Top of MATERIALS PROVIDED

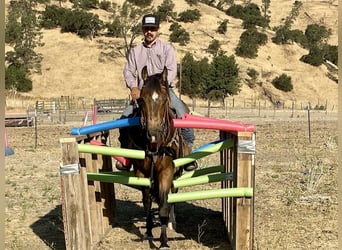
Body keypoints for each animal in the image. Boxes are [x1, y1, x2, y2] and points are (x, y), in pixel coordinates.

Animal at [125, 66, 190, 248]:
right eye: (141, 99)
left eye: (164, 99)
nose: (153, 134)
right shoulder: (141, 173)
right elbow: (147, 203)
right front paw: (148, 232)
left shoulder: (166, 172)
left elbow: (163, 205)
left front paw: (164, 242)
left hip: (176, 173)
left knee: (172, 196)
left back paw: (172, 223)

Bottom of MATERIALS PROVIDED
Top of MATERIALS PROVIDED

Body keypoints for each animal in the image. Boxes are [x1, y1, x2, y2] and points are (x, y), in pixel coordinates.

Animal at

Bottom of MATERIALS PROVIDED
Top of MATERIALS PROVIDED

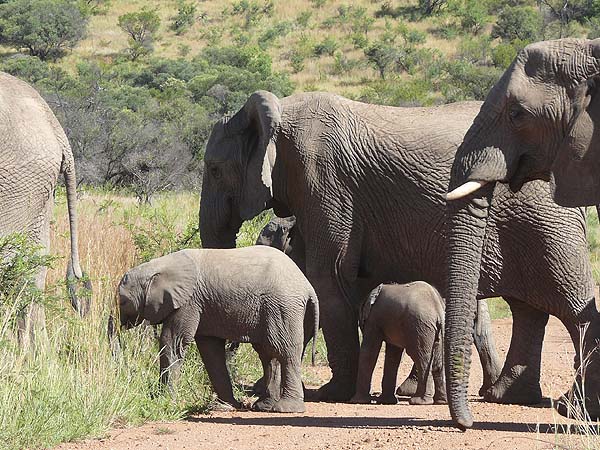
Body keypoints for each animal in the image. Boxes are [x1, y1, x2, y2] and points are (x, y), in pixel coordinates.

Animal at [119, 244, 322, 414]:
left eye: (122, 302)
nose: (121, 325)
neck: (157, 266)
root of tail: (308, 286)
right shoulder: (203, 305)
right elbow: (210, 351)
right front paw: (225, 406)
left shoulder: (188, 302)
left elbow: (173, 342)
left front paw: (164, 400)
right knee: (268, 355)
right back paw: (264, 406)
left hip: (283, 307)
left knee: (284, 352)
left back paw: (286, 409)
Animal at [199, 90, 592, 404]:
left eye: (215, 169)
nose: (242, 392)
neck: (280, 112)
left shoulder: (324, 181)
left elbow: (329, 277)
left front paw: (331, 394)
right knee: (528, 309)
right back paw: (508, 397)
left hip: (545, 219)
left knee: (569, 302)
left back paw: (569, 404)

Bottom of MATERIALS PROVIDED

◆ **TASK STATEMENT**:
Find every line in the records that has the word "right". Copy those lines.

◆ **COMPLETED EXERCISE**:
right eye: (141, 99)
right shoulder: (141, 173)
right elbow: (147, 203)
right front paw: (148, 232)
right shoulder: (203, 305)
right elbow: (210, 351)
right front paw: (225, 406)
right knee: (268, 355)
right back paw: (264, 406)
right knee: (528, 309)
right back paw: (508, 397)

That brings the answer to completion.